The module according to claim 7, wherein the trained machine learning model is a transformer-based trained machine learning model.

The module according to claim 7, wherein the trained machine learning model is a machine learning model trained in both directions.

The module of claim 7, wherein the model input further comprises a previous response from the dialogue system.

The action is selected from a candidate action and a state update action, the candidate action indicates a question asked by the user in a previous response from the system, and the state update action does not link to a previous response from the system. The module according to claim 7, which indicates a request from a user.

The module input to the candidate action comprises a representation of the previous response of the system, the user input, an item description of the item in the dialogue state history, and a proposed question related to the item referenced in the item description. The module according to claim 11.
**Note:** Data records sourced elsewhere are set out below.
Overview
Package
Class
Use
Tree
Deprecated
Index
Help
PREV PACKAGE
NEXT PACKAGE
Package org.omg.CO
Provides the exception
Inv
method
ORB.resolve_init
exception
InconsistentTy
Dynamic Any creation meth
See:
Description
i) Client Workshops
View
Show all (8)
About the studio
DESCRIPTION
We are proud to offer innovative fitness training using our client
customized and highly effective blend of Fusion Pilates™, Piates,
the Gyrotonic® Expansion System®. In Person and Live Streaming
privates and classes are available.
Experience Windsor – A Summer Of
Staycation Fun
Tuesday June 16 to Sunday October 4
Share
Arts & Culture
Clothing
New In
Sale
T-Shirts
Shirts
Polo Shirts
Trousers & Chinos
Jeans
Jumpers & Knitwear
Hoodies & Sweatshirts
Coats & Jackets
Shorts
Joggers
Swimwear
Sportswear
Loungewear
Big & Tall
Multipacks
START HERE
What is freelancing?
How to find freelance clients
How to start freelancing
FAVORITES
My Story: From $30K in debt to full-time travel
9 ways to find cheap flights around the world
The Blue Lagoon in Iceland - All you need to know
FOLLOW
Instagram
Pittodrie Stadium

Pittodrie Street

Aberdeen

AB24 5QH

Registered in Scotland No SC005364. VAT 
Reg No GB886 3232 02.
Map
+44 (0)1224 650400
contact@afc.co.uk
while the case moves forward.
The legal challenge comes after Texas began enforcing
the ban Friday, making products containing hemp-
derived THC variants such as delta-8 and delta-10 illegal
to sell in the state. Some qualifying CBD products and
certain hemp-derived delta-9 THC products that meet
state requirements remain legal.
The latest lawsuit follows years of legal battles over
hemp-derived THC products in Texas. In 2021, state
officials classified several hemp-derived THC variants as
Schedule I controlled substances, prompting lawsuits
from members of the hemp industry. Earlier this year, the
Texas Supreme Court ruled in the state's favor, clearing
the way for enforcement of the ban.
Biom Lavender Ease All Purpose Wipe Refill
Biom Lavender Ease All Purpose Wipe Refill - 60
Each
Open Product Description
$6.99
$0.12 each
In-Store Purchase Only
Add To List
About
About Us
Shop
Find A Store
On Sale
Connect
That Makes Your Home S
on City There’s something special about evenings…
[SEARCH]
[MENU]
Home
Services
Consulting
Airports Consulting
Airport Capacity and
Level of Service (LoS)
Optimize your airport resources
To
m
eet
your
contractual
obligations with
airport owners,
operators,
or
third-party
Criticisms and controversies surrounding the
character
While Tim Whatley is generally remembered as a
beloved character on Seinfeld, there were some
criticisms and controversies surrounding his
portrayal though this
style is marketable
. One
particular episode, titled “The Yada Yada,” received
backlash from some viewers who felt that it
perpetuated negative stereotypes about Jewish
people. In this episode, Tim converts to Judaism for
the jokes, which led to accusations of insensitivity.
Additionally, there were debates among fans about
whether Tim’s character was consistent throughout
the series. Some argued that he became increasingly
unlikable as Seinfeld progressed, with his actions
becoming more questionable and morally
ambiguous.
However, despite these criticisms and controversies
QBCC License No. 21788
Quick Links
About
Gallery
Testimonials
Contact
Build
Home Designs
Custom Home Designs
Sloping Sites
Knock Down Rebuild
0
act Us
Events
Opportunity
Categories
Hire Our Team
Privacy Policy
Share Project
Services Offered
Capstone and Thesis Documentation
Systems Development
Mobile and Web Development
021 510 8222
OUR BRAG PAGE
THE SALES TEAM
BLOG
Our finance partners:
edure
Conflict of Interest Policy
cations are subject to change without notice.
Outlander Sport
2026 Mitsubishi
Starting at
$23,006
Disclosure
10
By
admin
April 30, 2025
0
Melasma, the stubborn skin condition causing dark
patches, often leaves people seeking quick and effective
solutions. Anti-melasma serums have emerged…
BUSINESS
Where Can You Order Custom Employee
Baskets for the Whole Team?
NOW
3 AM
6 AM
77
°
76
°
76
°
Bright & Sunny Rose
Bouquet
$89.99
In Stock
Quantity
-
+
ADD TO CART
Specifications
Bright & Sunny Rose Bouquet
11. The module of claim 11, wherein the module input to the state update action comprises a representation of the previous response of the system, the user input, and a proposed question related to a possible user query.

12. The module of claim 12, configured to set a request bit when the module inputs for the candidate action match.

13. The module of claim 13, configured to update the state when the module inputs to the state update action match.

A way to train a classifier to update a state in a dialogue system,
Providing a classifier, wherein the classifier may receive the natural language input from the user such that the classifier outputs a score indicating a match when the natural language input matches the possible action. It is possible to compare with,
Training the classifier using a dataset with natural language input and possible actions, said dataset comprising a positive combination if the natural language input and possible actions match. A method that provides incorrect answer options when natural language input and possible actions do not match.

The possible action is selected from a candidate action and a state update action, the candidate action indicates the question asked by the user in the previous response from the system, and the state update action does not link to the previous response from the system. The method of claim 16, wherein the request from the user is shown.

It ’s a dialogue system,
User input and
With the processor
Equipped with memory
The processor is adapted to update the dialogue state in response to a natural language input from the user, and the dialogue state is stored in the memory.
The dialogue state comprises a data structure that stores information exchanged between the user and the dialogue system.
The processor updates the dialogue state by comparing the natural language input from the user with a plurality of possible actions, wherein the action indicates a possible request of the user and is from an action that matches the natural language input. It is configured to update the above state using the information in
The processor is configured to use the updated state to generate a response to the natural language input.

It is a computer implementation method for updating the dialogue state with the user in the dialogue system for interacting with the user.
Receiving natural language input from the user and
The processor is used to update the dialogue state in response to a natural language input from the user, wherein the dialogue state is stored in memory and the dialogue state is the user and the dialogue system. It has a data structure that stores information exchanged with and from.
It comprises updating the dialogue state by comparing the natural language input from the user with a plurality of possible actions, wherein the action indicates a possible request of the user and is consistent with the natural language input. A method of updating the state using information from an action.

A computer-readable medium comprising an instruction that causes the computer to perform the method of claim 19 when the instruction is executed by the computer.